Artor shook his head. “Will you walk with me? We need to speak about Medraut.” Together, they moved down the path.
“What has he done?”
“Why should you ask that? Was he so difficult a child to raise?” Artor asked quickly.
Not at all. Not until the last. . . . Morgause pulled her shawl more tightly around her, for clouds were gathering, pushed by a ch
illy wind. “Your tone suggested he was in trouble . . .” she said aloud.
“On the way north there were . . . accidents. I sent Medraut to the Saxons—to Cynric at Venta Belgarum, who for the sake of his own cub’s life will guard him as the apple of his eye. It would seem that the secret of Medraut’s parentage has become known, and perhaps there are some who think they would be doing me a favor to get rid of him.”

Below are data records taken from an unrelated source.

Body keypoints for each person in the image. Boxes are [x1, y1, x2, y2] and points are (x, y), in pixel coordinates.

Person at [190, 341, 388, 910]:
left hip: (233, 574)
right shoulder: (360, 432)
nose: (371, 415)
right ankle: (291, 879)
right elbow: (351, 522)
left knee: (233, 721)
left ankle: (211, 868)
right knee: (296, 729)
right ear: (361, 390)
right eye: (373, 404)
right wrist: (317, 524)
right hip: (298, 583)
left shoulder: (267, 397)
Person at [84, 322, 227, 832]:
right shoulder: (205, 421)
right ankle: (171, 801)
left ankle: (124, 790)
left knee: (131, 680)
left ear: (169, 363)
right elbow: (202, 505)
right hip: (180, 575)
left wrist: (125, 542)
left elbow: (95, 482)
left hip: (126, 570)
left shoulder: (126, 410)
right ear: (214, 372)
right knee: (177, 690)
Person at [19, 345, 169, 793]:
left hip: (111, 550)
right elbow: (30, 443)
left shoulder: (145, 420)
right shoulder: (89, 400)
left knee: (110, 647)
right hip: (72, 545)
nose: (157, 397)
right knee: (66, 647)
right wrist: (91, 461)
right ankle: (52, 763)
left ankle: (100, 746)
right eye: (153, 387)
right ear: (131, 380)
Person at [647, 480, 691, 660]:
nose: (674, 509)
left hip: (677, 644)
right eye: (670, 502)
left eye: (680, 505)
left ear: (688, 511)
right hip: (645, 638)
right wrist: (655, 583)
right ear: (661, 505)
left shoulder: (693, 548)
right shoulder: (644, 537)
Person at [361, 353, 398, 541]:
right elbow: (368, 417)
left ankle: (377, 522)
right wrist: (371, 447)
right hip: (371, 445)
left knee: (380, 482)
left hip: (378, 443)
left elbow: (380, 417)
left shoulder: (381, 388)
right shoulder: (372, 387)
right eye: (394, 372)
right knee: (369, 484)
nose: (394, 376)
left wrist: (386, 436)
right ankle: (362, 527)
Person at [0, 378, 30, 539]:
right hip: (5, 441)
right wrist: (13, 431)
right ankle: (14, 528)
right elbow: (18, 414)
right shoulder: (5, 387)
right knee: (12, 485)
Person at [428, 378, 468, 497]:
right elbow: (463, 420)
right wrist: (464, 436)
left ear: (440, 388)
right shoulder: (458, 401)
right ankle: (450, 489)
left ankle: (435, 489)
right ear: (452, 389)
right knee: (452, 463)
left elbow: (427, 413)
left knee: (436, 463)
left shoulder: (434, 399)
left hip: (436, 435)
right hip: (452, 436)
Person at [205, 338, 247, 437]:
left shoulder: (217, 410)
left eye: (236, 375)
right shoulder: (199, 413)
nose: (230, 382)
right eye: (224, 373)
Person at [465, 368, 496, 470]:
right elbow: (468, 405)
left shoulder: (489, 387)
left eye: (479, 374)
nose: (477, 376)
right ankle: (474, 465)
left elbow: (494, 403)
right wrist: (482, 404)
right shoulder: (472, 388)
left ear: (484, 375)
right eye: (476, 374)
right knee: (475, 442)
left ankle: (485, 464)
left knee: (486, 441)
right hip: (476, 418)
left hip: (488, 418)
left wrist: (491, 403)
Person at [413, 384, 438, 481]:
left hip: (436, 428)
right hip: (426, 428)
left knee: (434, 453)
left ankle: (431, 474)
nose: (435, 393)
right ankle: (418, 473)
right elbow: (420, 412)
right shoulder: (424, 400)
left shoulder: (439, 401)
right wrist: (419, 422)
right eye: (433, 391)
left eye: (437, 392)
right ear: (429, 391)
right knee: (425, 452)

“Perhaps they are right,” Morgause answered bitterly. “Why should you trust him, when he is what I made him? You have good reason to distrust me.”
“For the Lady’s sake, Morgause! It may be that he should never have been born, but he is here, and he deserves a chance. I have not come here to blame you, but you know him better than anyone else. Like it or not, he is my son. I need to understand. . . .”
Morgause stared up at the brother she had hated so long and so intimately betrayed. He was still strong, but there was silver in the brown hair, and his face was carved by lines of responsibility and power. He seemed so sure of himself, as if he had never doubted his own integrity, that she almost began to hate him once more.
Should I tell him that Medraut is brilliant and seductive and dangerous? How much am 1 willing to admit? How much do I dare? Looking back, the woman who had manipulated and schemed seemed like a stranger, but the reverberations of that woman’s past actions still troubled the present, like the ripples from a cast stone.
“Medraut is very intelligent,” she said slowly, shame moderating her words. “But his brothers were too much older—he has been very much alone. He does not have much experience of friendship.” She paused. “I raised him to think he had a right to your throne.”
“That is the one thing I cannot give him,” Artor replied, his gaze troubled. “Even if his birth were acceptable, what I have to leave will go to the man best fitted to hold it. To the man, if there is one, who is chosen by the spirit of this Sword. I told him that. I do not know if he believed me—” he said then, gripping the hilt of the weapon that hung at his side.